Fortunately other astronomers have also made similar attempts at reproduction. A list of papers that I have seen so far is available below. With Nature's new policy regarding software and code in their papers, hopefully this list will greatly expand in the near future. If you know of any other attempts, please let me know so I can update the list.

  • Essential skills for reproducible research computing: Contents of a workshop on reproducible research, some slides are also provided, along with a nice literature review and a Manifesto. In general Lorena Barba (author of the links here) and her team are making some great progress in this regard.
  • Paxton et al. (2018, arXiv:1710.08424). Astrophysical Journal Supplement Series, 234:34. Their reproduction system is described in Appendix D6, as part of a larger system for all research using the MESA software.
  • Parviainen et al. (2016, arXiv:1510.04988) Astronomy & Astrophysics, 585, A114. The reproduction scripts are available on GitHub.
  • Moravveji et al. (2016, arXiv:1509.08652).

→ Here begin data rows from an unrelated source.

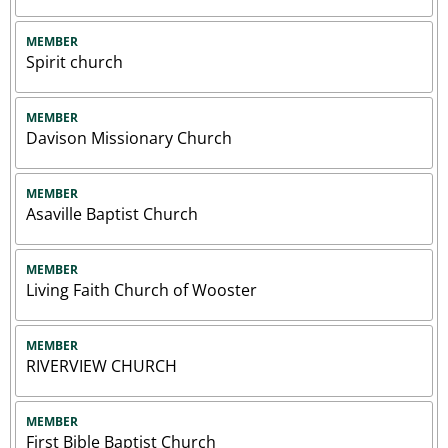
MEMBER
Spirit church
MEMBER
Davison Missionary Church
MEMBER
Asaville Baptist Church
MEMBER
Living Faith Church of Wooster
MEMBER
RIVERVIEW CHURCH
MEMBER
First Bible Baptist Church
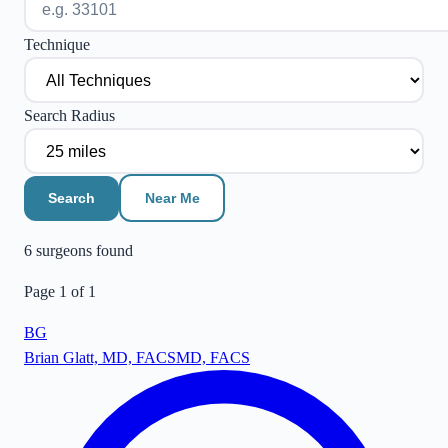
Technique
Search Radius
Search
Near Me
6
surgeon
s
found
Page
1
of
1
BG
Brian Glatt, MD, FACS
MD, FACS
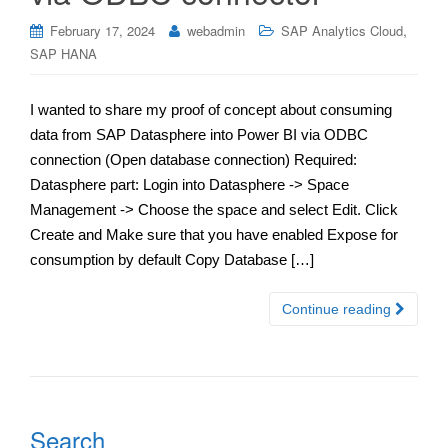
,
February 17, 2024
webadmin
SAP Analytics Cloud
SAP HANA
I wanted to share my proof of concept about consuming
data from SAP Datasphere into Power BI via ODBC
connection (Open database connection) Required:
Datasphere part: Login into Datasphere -> Space
Management -> Choose the space and select Edit. Click
Create and Make sure that you have enabled Expose for
consumption by default Copy Database […]
Continue reading
Search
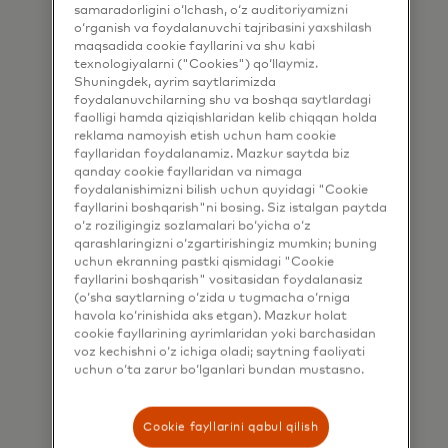
samaradorligini o‘lchash, o‘z auditoriyamizni
information by email. If I have
o‘rganish va foydalanuvchi tajribasini yaxshilash
shared my phone number, I confirm
maqsadida cookie fayllarini va shu kabi
that I am also happy to be
texnologiyalarni ("Cookies") qo‘llaymiz.
Shuningdek, ayrim saytlarimizda
contacted by Mastercard for such
foydalanuvchilarning shu va boshqa saytlardagi
marketing purposes by phone. I
faolligi hamda qiziqishlaridan kelib chiqqan holda
reklama namoyish etish uchun ham cookie
understand that I am free to
fayllaridan foydalanamiz. Mazkur saytda biz
withdraw my consent at any time,
qanday cookie fayllaridan va nimaga
foydalanishimizni bilish uchun quyidagi "Cookie
free of charge, using the opt-out
fayllarini boshqarish"ni bosing. Siz istalgan paytda
link provided in each email.
o‘z roziligingiz sozlamalari bo‘yicha o‘z
qarashlaringizni o‘zgartirishingiz mumkin; buning
I acknowledge that my personal
uchun ekranning pastki qismidagi "Cookie
fayllarini boshqarish" vositasidan foydalanasiz
data will be processed in
(o‘sha saytlarning o‘zida u tugmacha o‘rniga
accordance with
havola ko‘rinishida aks etgan). Mazkur holat
cookie fayllarining ayrimlaridan yoki barchasidan
Mastercard’s
Global Privacy Notice
.
voz kechishni o‘z ichiga oladi; saytning faoliyati
By submitting this form, I also
uchun o‘ta zarur bo‘lganlari bundan mustasno.
confirm that I have read and agree
to the Mastercard
Terms of Use
.
Cookie fayllarini qabul qilish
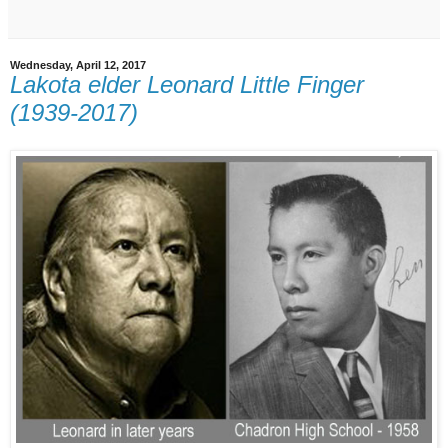
Wednesday, April 12, 2017
Lakota elder Leonard Little Finger
(1939-2017)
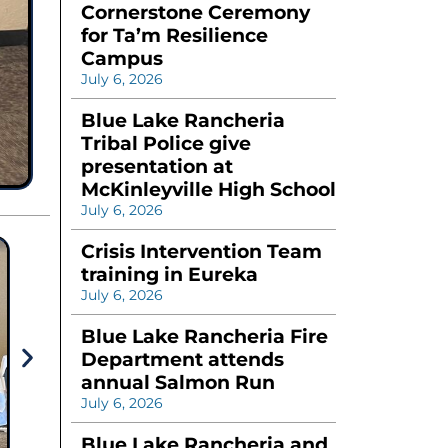
Cornerstone Ceremony
for Ta’m Resilience
Campus
July 6, 2026
Blue Lake Rancheria
Tribal Police give
presentation at
McKinleyville High School
July 6, 2026
Crisis Intervention Team
training in Eureka
July 6, 2026
Blue Lake Rancheria Fire
Department attends
annual Salmon Run
July 6, 2026
Blue Lake Rancheria and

Monthly Notices of the Royal Astronomical Society, 455, L67. The reproduction information is available on Bitbucket.
  • Robitaille et al. (2012, arXiv:1208.4606) Astronomy & Astrophysics, 545, A39. The reproduction scripts are available on GitHub.

Since there is no adopted/suggested standard yet, each follows a different method which is not exactly like this paper's reproduction pipeline. This is still a new concept and thus such different approaches are great to make the concept more robust. Besides the suggested style here, please have a look at these methods too and adopt your own style (what you find the best in each) and share it.

Acknowledgments

Mohammad-reza Khellat and Alan Lefor kindly provided very useful comments during the creation of this reproduction system. Mosè Giordano, Gérard Massacrier, Ehsan Moravveji, and Paul Wilson (in alphabetical order) kindly informed me of other similar reproduction attempts.